WHAT YOU NEED TO DO.
Go through the data below and return each line containing the word "none".

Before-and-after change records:
Start of Block

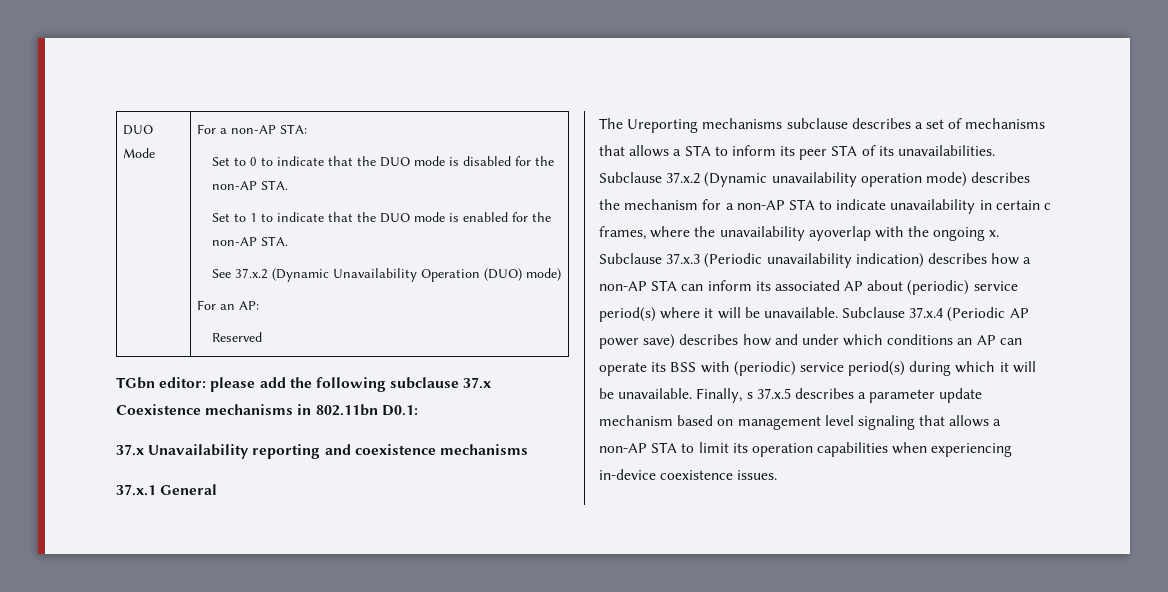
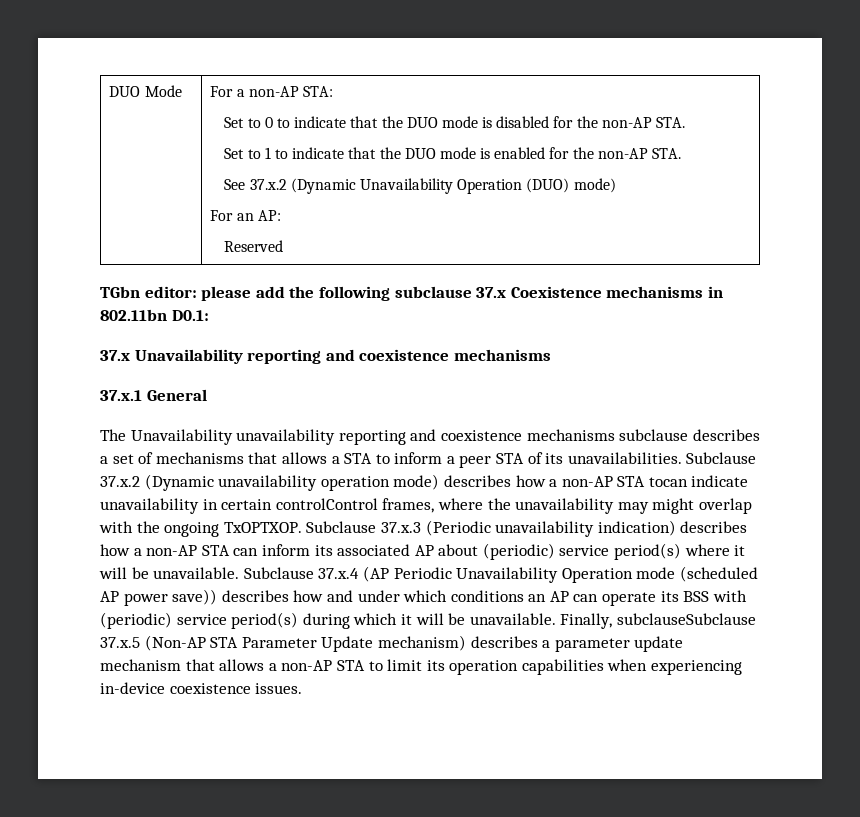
[627,119,699,133] Ureporting -> [130,429,522,445] Unavailability unavailability reporting and coexistence
[780,146,796,156] its -> [446,456,455,464] a
[599,199,833,210] the mechanism for a non-AP STA to -> [515,475,688,487] how a non-AP STA tocan
[1044,203,1052,210] c -> [275,498,378,510] controlControl
[808,226,871,241] ayoverlap -> [617,498,752,514] may might overlap
[989,230,1000,237] x. -> [223,522,302,533] TxOPTXOP.
[947,307,1006,322] (Periodic -> [362,566,758,583] (AP Periodic Unavailability Operation mode (scheduled
[643,334,676,349] save) -> [172,589,218,605] save))
[746,388,791,399] s 37.x.5 -> [616,613,756,625] [100,635,466,652] subclauseSubclause 37.x.5 (Non-AP STA Parameter Update mechanism)
[677,415,915,430] based on management level signaling -> (181, 665) none

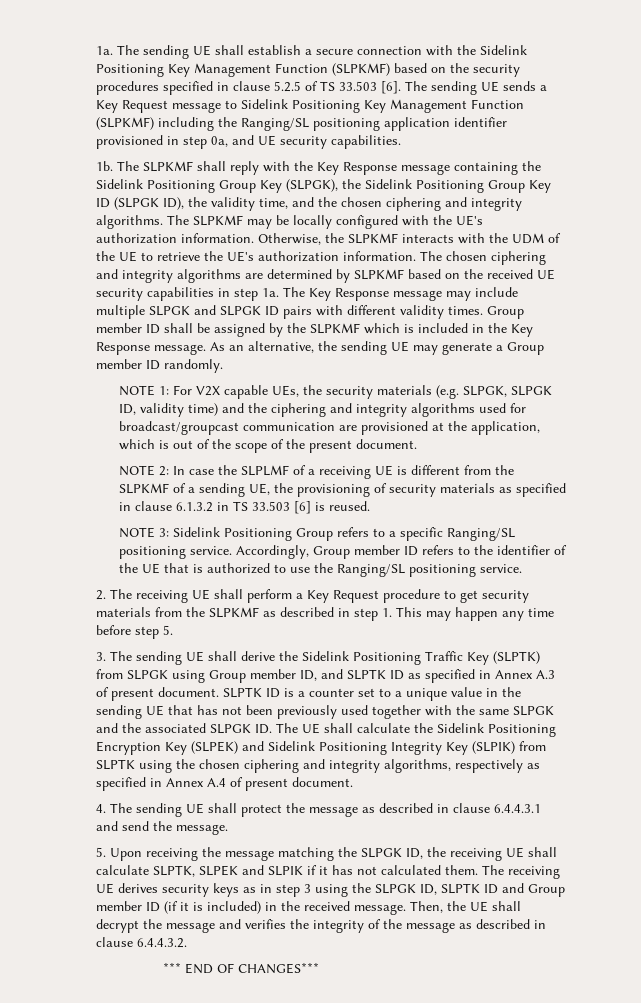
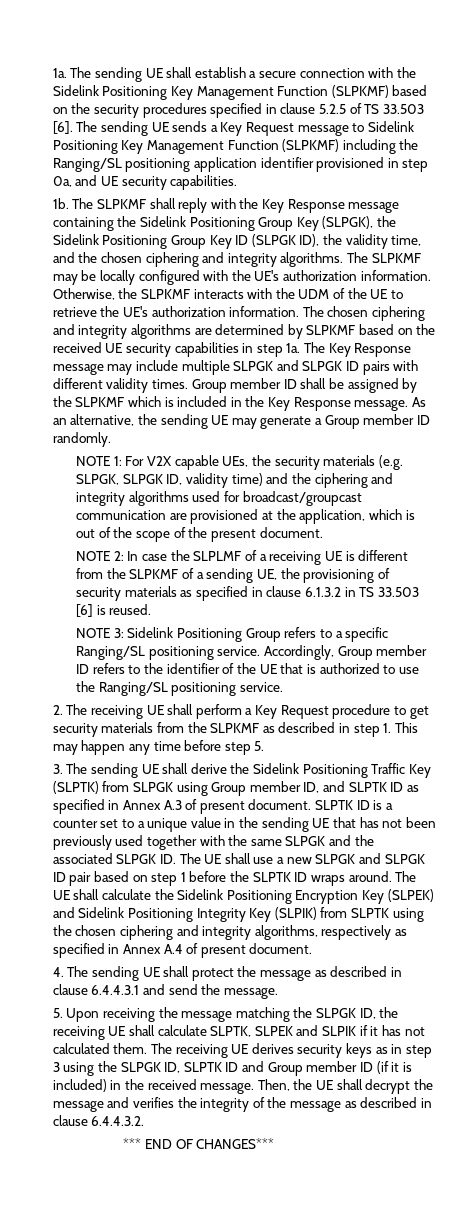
(354, 728) none -> [253,853,425,864] [52,871,417,886] [52,889,100,900] use a new SLPGK and SLPGK ID pair based on step 1 before the SLPTK ID wraps around. The UE shall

End of Block

WORKED SOLUTION.
[677,415,915,430] based on management level signaling -> (181, 665) none
(354, 728) none -> [253,853,425,864] [52,871,417,886] [52,889,100,900] use a new SLPGK and SLPGK ID pair based on step 1 before the SLPTK ID wraps around. The UE shall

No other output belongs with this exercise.